HOW TO COMPLETE THIS TASK:
Give again, word for word, the lines below that run from the line with "2.45-3.15pm | 225 |" through the line with "The research was an". Drop the pictures.

INPUT RECORDS:
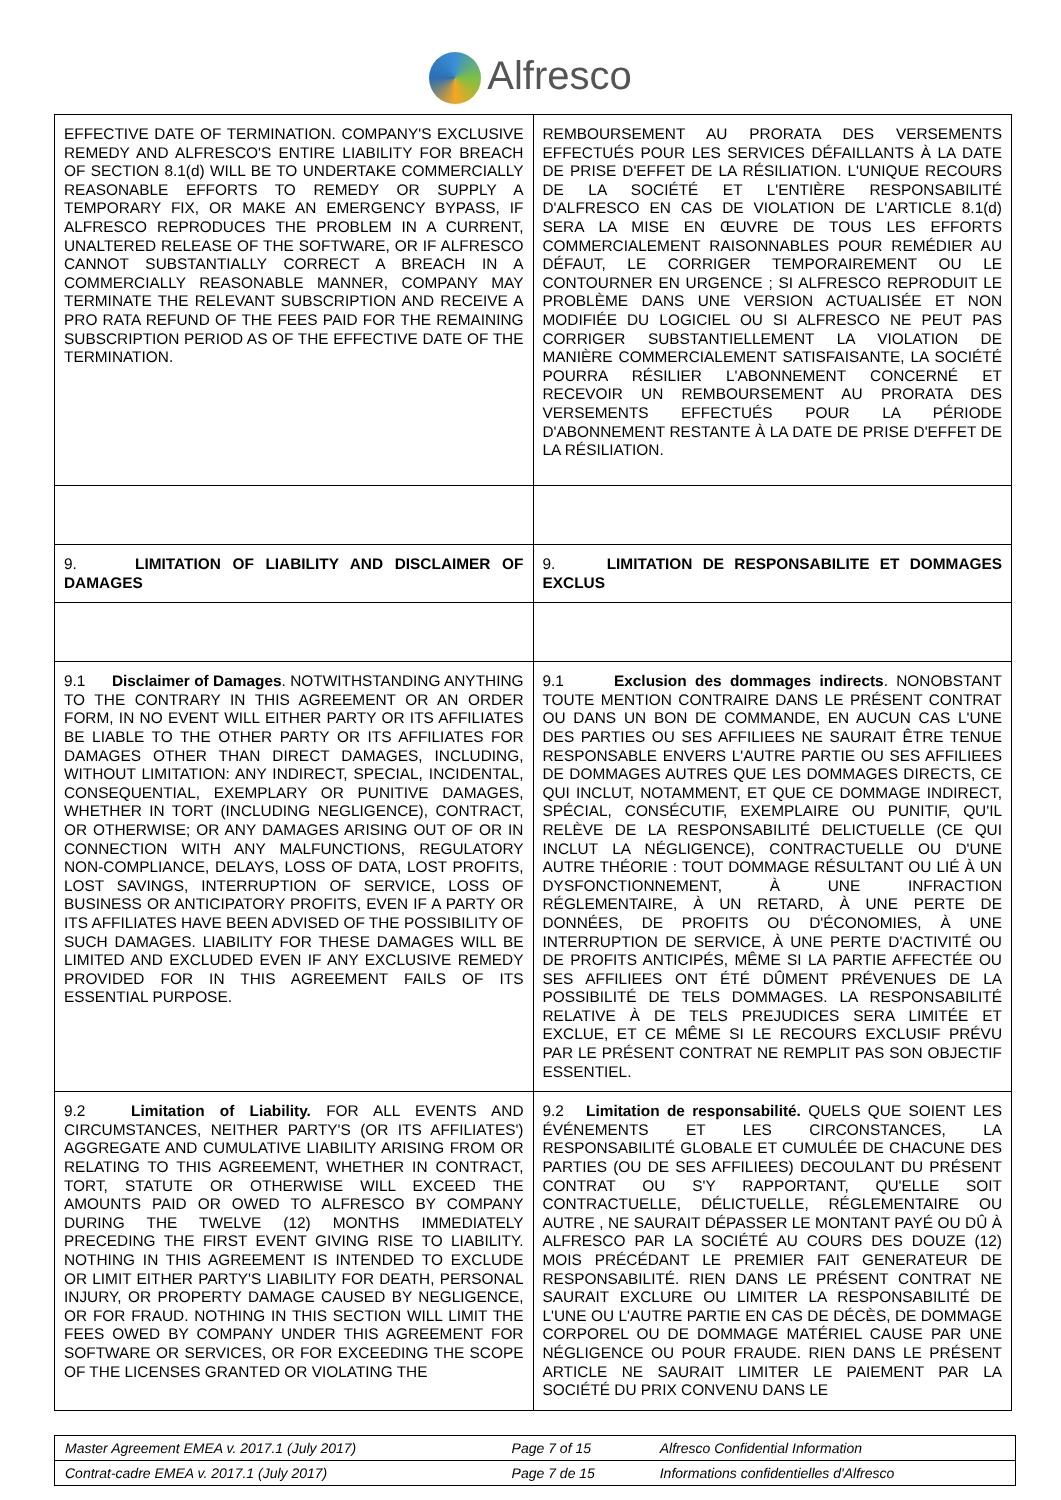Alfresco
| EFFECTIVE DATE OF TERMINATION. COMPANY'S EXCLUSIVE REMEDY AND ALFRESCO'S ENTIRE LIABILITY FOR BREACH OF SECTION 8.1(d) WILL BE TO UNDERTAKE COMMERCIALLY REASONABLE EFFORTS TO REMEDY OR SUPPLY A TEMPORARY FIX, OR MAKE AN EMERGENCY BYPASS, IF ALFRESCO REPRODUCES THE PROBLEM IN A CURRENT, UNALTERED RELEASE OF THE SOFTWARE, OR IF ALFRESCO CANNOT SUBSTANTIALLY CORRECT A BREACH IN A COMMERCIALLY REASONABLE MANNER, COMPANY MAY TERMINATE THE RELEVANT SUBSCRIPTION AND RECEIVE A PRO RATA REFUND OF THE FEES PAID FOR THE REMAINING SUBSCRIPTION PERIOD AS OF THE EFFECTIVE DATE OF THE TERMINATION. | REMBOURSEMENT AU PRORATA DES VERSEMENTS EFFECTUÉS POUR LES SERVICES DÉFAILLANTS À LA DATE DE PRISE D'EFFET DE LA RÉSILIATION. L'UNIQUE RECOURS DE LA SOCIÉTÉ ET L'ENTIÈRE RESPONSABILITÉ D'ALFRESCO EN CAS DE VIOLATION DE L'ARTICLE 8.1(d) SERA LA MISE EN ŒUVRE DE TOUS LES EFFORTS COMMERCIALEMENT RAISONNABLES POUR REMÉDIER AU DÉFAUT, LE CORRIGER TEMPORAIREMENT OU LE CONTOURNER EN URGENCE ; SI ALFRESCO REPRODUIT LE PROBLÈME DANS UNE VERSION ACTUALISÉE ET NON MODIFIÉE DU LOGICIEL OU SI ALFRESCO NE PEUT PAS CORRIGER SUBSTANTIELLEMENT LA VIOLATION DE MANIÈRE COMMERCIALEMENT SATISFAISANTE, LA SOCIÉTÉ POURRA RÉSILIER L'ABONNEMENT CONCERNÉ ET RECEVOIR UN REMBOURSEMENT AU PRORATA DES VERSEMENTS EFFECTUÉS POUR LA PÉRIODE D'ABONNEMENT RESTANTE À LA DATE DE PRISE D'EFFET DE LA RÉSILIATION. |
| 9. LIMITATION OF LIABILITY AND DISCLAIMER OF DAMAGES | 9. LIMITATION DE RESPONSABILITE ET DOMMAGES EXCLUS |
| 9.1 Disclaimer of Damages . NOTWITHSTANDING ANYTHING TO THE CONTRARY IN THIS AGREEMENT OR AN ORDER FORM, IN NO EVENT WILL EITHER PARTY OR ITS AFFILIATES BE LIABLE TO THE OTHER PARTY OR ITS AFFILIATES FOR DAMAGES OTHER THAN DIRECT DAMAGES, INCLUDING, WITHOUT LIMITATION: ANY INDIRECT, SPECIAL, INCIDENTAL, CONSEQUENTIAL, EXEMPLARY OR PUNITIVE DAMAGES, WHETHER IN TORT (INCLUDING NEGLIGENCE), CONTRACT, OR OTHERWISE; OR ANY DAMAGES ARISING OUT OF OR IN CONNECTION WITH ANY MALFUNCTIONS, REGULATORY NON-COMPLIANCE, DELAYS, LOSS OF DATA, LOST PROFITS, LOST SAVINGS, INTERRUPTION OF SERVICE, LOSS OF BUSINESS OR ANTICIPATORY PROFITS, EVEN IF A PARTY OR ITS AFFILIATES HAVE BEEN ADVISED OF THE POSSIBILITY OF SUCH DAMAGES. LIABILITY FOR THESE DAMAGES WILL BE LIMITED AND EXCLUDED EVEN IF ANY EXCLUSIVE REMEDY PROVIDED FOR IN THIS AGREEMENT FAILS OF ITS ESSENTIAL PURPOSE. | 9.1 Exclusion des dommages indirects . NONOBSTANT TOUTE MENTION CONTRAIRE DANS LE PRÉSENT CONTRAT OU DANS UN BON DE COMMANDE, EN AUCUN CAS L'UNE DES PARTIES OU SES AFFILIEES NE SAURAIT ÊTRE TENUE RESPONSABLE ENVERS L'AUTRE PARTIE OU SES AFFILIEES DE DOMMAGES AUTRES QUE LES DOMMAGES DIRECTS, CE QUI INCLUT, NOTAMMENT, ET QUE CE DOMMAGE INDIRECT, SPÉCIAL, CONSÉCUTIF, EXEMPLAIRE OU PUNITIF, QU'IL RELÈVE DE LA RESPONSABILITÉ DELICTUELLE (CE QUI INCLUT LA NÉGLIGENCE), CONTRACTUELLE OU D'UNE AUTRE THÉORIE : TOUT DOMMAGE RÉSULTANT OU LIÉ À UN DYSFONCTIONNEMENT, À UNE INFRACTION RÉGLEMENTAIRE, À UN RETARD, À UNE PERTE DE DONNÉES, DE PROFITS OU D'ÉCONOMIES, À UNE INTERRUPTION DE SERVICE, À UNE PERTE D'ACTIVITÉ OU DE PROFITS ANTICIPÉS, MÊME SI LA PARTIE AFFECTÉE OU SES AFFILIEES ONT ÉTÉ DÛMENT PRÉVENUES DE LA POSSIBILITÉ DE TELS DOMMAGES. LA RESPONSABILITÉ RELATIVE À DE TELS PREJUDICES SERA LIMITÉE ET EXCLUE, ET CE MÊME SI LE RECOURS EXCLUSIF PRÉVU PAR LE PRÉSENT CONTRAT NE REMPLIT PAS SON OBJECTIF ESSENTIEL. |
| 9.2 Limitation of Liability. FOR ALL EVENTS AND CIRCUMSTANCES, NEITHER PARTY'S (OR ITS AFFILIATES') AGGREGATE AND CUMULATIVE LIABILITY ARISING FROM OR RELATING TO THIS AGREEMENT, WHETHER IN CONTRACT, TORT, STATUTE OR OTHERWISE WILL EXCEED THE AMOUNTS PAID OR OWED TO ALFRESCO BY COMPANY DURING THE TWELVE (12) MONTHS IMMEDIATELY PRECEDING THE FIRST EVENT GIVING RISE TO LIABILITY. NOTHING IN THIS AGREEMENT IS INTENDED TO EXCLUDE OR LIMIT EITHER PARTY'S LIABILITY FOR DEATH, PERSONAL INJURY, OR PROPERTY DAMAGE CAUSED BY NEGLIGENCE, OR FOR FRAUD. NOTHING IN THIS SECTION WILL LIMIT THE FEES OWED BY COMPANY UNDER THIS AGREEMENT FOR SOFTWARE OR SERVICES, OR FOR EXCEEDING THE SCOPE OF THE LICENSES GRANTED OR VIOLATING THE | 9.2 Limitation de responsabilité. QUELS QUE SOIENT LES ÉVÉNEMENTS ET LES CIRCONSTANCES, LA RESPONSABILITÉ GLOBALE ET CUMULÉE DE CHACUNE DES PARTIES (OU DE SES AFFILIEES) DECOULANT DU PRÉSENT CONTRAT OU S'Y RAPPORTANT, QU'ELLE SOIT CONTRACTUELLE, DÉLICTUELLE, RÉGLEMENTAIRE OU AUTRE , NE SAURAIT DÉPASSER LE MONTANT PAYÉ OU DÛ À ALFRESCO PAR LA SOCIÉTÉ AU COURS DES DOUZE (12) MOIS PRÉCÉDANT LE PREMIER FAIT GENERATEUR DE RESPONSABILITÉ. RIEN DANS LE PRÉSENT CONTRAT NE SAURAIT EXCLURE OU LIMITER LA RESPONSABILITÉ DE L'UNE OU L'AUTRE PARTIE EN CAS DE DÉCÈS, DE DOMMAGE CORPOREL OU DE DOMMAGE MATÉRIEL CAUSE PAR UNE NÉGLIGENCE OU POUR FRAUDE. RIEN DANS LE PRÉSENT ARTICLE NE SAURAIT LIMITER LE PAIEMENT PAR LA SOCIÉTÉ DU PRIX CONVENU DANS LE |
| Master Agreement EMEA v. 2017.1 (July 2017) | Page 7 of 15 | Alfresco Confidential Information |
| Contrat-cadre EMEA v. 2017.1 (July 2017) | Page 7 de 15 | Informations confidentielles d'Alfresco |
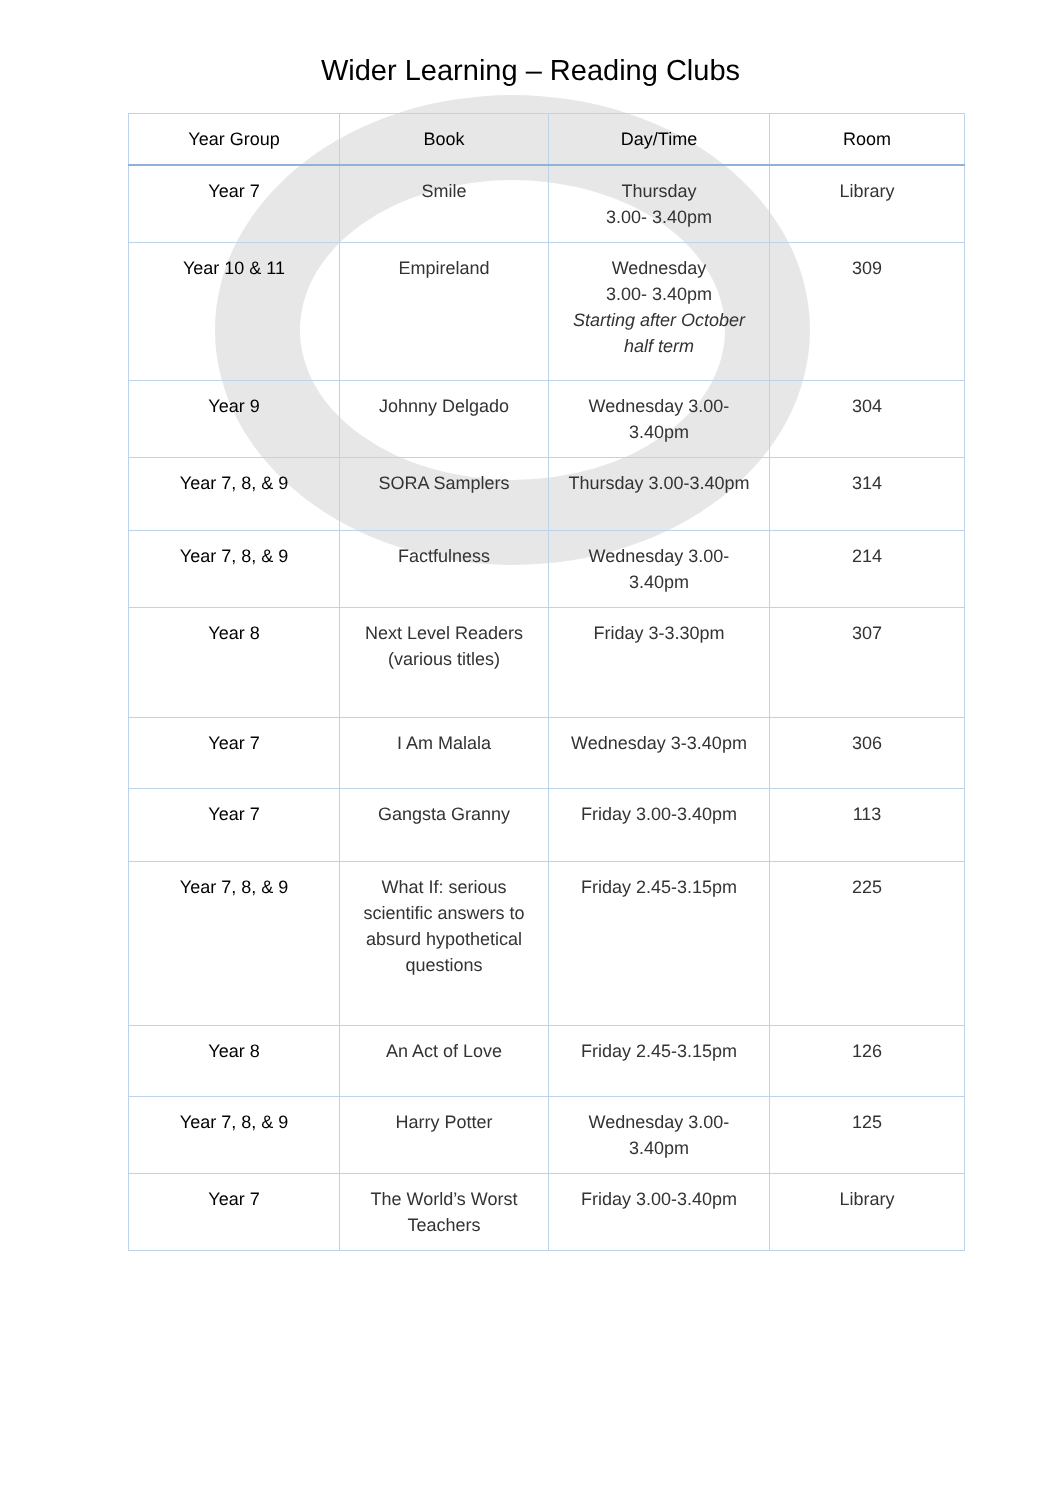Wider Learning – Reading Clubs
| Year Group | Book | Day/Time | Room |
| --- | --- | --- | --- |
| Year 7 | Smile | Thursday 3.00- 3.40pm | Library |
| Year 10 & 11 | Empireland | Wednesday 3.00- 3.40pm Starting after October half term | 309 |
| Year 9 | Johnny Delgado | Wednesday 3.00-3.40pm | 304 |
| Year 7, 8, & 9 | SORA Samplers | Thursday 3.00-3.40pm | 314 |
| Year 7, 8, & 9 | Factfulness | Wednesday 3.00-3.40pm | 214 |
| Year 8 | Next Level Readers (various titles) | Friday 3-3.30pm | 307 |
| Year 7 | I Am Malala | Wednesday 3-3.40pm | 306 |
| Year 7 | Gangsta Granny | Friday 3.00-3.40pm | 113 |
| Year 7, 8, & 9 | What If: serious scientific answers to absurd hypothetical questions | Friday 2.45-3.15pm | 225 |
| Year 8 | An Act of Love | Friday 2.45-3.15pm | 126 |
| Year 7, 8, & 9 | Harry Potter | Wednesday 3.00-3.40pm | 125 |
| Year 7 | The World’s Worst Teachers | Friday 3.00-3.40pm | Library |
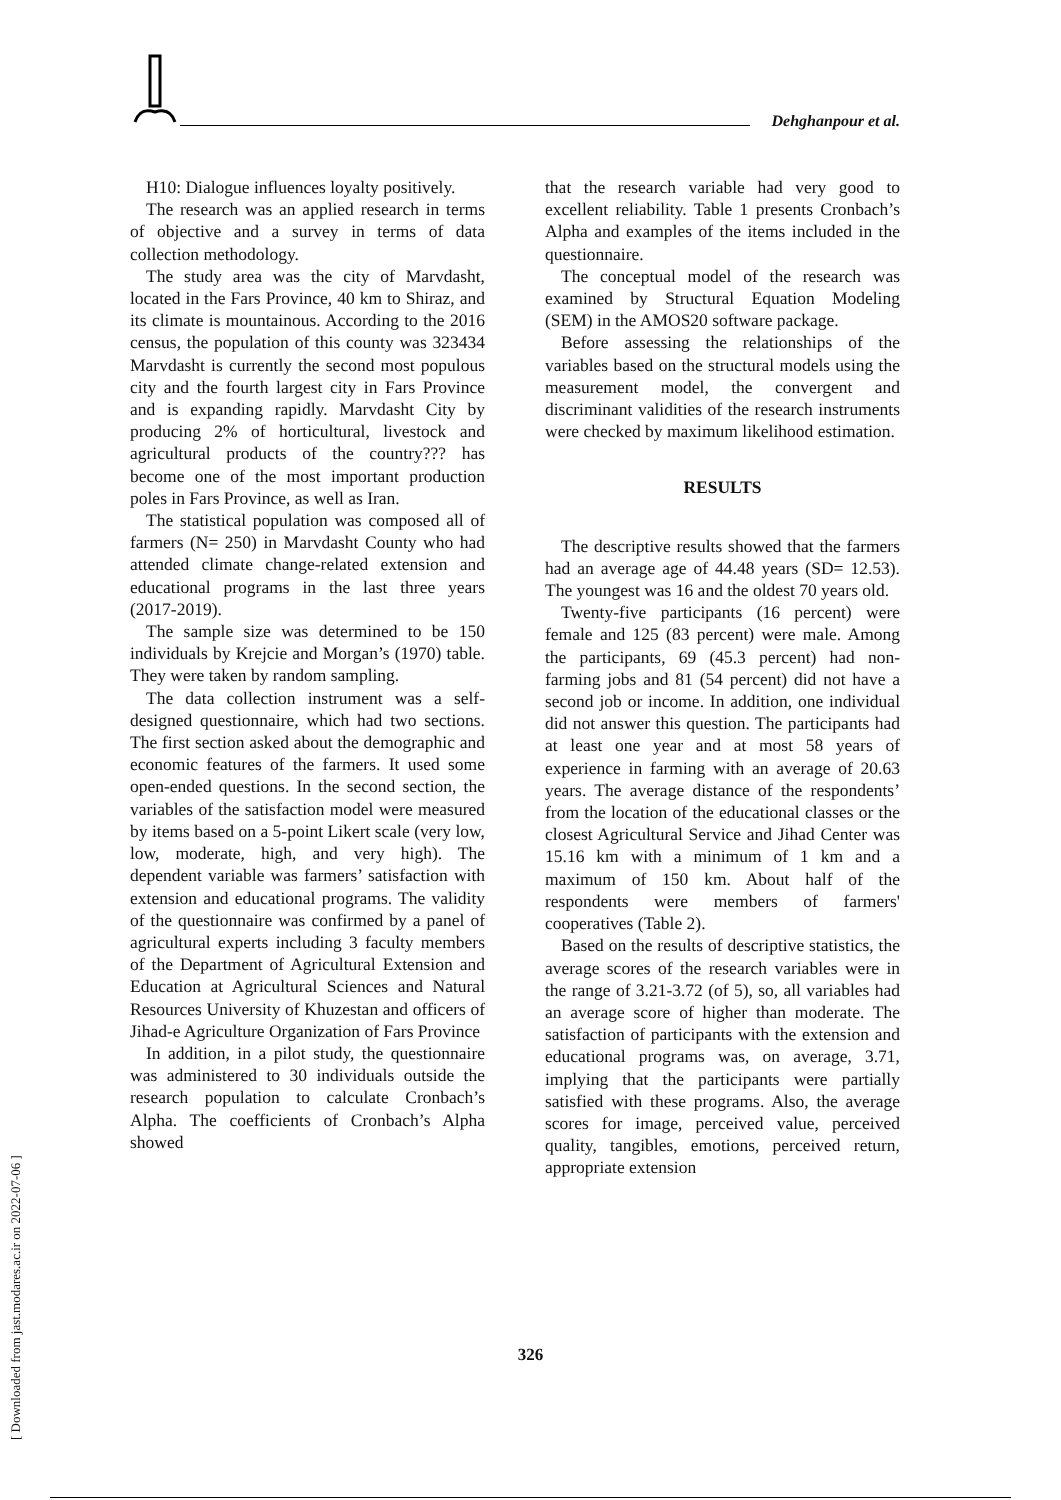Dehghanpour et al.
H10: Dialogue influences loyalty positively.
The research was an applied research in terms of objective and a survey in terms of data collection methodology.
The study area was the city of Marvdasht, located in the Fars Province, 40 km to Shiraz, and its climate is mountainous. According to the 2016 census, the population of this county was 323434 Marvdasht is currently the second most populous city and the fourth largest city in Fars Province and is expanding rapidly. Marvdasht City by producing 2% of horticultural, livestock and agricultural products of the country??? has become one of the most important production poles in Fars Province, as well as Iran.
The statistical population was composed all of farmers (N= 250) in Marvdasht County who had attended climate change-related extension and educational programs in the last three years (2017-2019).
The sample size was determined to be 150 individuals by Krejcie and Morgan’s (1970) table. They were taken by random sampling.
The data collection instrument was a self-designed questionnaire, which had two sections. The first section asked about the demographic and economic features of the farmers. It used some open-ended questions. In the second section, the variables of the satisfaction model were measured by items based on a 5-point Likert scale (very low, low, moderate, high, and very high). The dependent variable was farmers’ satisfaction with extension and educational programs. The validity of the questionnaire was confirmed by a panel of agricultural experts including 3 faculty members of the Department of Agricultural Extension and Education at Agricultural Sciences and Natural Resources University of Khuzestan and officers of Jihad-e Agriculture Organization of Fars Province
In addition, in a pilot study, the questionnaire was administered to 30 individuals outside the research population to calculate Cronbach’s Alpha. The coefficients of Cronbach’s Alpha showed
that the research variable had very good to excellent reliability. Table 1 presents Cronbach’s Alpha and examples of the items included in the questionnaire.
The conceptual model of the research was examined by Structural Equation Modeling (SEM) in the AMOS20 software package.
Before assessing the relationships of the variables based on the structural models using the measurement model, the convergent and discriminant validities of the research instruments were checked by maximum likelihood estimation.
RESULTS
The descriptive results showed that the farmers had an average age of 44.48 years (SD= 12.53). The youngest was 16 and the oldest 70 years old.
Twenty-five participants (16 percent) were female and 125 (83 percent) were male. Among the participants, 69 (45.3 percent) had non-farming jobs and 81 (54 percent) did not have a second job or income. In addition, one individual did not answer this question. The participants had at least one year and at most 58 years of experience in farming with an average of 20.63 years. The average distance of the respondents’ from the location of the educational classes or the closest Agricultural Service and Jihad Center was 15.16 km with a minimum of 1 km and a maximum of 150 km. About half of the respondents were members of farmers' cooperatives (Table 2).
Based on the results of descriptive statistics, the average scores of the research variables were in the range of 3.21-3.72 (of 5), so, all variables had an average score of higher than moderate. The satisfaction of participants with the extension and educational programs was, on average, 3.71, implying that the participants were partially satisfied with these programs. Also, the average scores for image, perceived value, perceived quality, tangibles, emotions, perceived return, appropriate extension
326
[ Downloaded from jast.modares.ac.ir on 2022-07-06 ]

WORKED SOLUTION:
| Year 7, 8, & 9 | What If: serious scientific answers to absurd hypothetical questions | Friday 2.45-3.15pm | 225 |
| Year 8 | An Act of Love | Friday 2.45-3.15pm | 126 |
| Year 7, 8, & 9 | Harry Potter | Wednesday 3.00-3.40pm | 125 |
| Year 7 | The World’s Worst Teachers | Friday 3.00-3.40pm | Library |
Dehghanpour et al.
H10: Dialogue influences loyalty positively.
The research was an applied research in terms of objective and a survey in terms of data collection methodology.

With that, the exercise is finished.